The fire was brief, but very hot. Not much escaped. Since the fire was in my daughter’s apartment bedroom, the losses were tangible and emotional. She wasn’t there, but the intense blaze consumed clothing, carpet, cosmetics—just about everything she had gathered for a life on her own. The scene was sad: a small TV, melted into itself; charred dresses; singed shoes.

Between smoke and flame, not much was salvageable. One, however, is worth telling about.

It is a white porcelain bust of the Madonna, very stylized and quite old. It was my wife’s when she was a young child, given for some sacramental event. Through the years, the haloed, serene Mary has managed to occupy the dresser-top of each of our daughters.

It fell to our youngest, by virtue of being the last to possess it, to keep when she left home.

In the fire, it was blasted with heat and darkened with soot. But Mary survived.

We brought her home, along with whatever few possessions—most perfumed with acrid smoke—we could save. Most will end up being tossed. But Mary, we cleaned.

The soot scrubbed off, restoring the white porcelain. Mary’s enigmatic smile returned, and the family heirloom—worthless, except for the connection it signified—was ours again.

Then we looked closer: along the base of the figurine, the glaze had cracked and crazed. Whether from the heat of the fire or from the age and handling received over nearly five decades, two cross-county moves and several shorter treks we don’t know. Only that in the fire soot filled the cracks and now Mary looked a little ragged.

At first there was concern; after all, Mary, icon of Christians everywhere, was no longer perfect. This Mary, at least, was flawed.

But in that flaw is a very real and powerful parable: When we perceive our faith perfect and out of reach, we distance ourselves from it.
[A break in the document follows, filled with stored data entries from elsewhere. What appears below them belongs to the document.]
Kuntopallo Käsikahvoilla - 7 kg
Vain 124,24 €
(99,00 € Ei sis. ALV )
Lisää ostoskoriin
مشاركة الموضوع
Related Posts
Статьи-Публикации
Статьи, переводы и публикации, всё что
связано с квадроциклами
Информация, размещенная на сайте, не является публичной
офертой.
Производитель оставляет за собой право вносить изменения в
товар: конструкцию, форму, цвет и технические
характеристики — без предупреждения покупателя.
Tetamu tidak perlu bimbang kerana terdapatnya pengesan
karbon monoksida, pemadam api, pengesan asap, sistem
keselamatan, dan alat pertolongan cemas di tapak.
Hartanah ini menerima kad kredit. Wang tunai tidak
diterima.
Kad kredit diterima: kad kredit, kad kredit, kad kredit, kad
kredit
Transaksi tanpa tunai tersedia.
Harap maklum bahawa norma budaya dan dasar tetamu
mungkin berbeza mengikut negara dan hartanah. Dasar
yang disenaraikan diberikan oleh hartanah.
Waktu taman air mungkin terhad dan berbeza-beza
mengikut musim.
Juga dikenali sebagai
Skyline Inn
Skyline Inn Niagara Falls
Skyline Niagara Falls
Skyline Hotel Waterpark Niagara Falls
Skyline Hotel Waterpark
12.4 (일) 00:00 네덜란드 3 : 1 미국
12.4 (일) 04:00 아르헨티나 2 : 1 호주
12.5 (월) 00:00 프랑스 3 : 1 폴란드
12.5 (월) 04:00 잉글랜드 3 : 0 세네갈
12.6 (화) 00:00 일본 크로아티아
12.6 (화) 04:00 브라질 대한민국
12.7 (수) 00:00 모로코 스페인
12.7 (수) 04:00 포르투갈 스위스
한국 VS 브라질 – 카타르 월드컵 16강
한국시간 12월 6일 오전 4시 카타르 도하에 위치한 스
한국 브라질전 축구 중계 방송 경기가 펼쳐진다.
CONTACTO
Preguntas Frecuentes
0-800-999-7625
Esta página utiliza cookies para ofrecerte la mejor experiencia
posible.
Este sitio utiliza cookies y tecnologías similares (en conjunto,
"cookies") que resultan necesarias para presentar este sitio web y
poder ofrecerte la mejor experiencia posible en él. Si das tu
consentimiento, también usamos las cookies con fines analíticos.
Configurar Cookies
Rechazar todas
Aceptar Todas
We are unable, sometimes, to see the connection between the God who loves us perfectly and our own struggles and failings, even the places where we are a little frayed and ragged around the edges; in other words: our imperfections.

The truth is, of course, that only when we see that we, like that bust of Mary, can be loved in spite of our imperfections, can we, finally, appreciate the touch of a loving God.